+++ RECORDED INFORMATION
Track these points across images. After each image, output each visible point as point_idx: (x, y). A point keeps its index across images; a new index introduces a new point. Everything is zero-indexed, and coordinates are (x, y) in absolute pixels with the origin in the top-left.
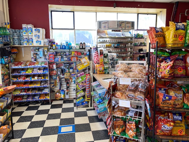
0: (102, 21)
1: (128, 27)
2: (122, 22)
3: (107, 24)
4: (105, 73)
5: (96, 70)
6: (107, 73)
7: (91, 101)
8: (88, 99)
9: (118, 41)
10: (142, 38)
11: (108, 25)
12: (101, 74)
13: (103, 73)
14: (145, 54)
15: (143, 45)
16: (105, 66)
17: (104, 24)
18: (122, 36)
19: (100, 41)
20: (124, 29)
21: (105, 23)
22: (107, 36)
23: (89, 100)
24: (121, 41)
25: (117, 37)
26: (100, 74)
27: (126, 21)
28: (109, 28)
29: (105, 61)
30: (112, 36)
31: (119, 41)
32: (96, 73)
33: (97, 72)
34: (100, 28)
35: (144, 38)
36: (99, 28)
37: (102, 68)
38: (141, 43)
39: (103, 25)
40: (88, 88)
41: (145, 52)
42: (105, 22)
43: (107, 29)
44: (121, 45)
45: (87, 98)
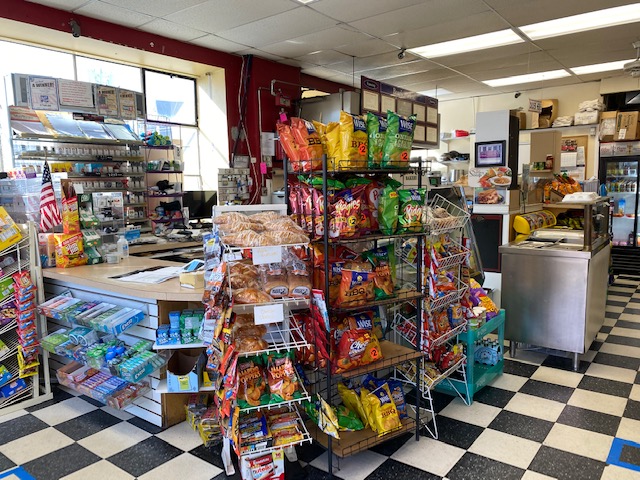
++++++
** TASK OBJECTIVE **
The task requires that every line above be transcribed exactly, without the images.

** WRITTEN RESPONSE **
Track these points across images. After each image, output each visible point as point_idx: (x, y). A point keeps its index across images; a new index introduces a new point. Everything is zero-indexed, and coordinates are (x, y) in absolute pixels with the origin in the top-left.
0: (102, 21)
1: (128, 27)
2: (122, 22)
3: (107, 24)
4: (105, 73)
5: (96, 70)
6: (107, 73)
7: (91, 101)
8: (88, 99)
9: (118, 41)
10: (142, 38)
11: (108, 25)
12: (101, 74)
13: (103, 73)
14: (145, 54)
15: (143, 45)
16: (105, 66)
17: (104, 24)
18: (122, 36)
19: (100, 41)
20: (124, 29)
21: (105, 23)
22: (107, 36)
23: (89, 100)
24: (121, 41)
25: (117, 37)
26: (100, 74)
27: (126, 21)
28: (109, 28)
29: (105, 61)
30: (112, 36)
31: (119, 41)
32: (96, 73)
33: (97, 72)
34: (100, 28)
35: (144, 38)
36: (99, 28)
37: (102, 68)
38: (141, 43)
39: (103, 25)
40: (88, 88)
41: (145, 52)
42: (105, 22)
43: (107, 29)
44: (121, 45)
45: (87, 98)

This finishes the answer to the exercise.